Most semiconductor devices have lifetimes that extend over many years at normal use. However, we cannot wait years to study a device; we have to increase the applied stress. Applied stresses enhance or accelerate potential fail mechanisms, help identify the root cause, and help TI take actions to prevent the failure mode.
In semiconductor devices, some common accelerants are temperature, humidity, voltage, and current. In most cases, the accelerated testing does not change the physics of the failure, but it does shift the time for observation. The shift between accelerated and use condition is known as ‘derating.’
Highly accelerated testing is a key part of JEDEC based qualification tests. The tests below reflect highly accelerated conditions based on JEDEC spec JESD47. If the product passes these tests, the devices are acceptable for most use cases.
|Qualification Test||JEDEC Reference||Applied Stress / Accelerant|
|HTOL||JESD22-A108||Temperature and voltage|
|Temperature cycle||JESD22-A104||Temperature and rate of temp change|
|Temp humidity bias||JESD22-A110||Temperature, voltage, and moisture|
|uHAST||JESD22-A118||Temperature and moisture|
When a static charge moves from one surface to another, it becomes Electrostatic Discharge (ESD) and moves between the two surfaces in a form of a miniature lightning bolt.

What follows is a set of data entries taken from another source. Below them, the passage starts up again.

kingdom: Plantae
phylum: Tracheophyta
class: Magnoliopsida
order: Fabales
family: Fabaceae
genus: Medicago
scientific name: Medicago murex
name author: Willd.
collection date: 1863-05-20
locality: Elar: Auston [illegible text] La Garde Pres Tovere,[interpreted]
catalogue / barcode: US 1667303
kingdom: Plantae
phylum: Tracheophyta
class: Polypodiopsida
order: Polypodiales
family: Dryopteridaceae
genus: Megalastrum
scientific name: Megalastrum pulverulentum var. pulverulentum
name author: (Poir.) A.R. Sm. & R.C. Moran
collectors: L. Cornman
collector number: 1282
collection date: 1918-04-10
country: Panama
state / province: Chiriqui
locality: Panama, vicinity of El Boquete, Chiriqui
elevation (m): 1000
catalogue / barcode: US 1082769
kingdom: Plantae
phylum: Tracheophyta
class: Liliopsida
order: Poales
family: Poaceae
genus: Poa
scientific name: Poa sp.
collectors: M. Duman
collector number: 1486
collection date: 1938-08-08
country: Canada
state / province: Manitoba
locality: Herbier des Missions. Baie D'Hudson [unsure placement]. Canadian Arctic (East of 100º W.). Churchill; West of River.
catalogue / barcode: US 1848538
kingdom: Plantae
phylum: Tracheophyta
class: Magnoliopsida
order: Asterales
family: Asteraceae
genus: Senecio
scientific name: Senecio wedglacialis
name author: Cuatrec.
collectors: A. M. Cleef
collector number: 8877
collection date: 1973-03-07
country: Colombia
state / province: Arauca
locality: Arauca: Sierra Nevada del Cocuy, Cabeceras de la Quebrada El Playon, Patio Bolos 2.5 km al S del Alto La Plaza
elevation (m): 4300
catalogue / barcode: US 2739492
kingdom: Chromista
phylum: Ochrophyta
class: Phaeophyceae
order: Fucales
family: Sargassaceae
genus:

When a static charge moves, it becomes a current that can damage or destroy gate oxide, metal layers, and junctions.
JEDEC tests ESD in two different ways:
A component level stress developed to simulate the action of a human body discharging accumulated static charge through a device to ground.
A component level stress that simulates charging and discharging events that occur in production equipment and processes, per the JEDEC JESD22-C101 specification.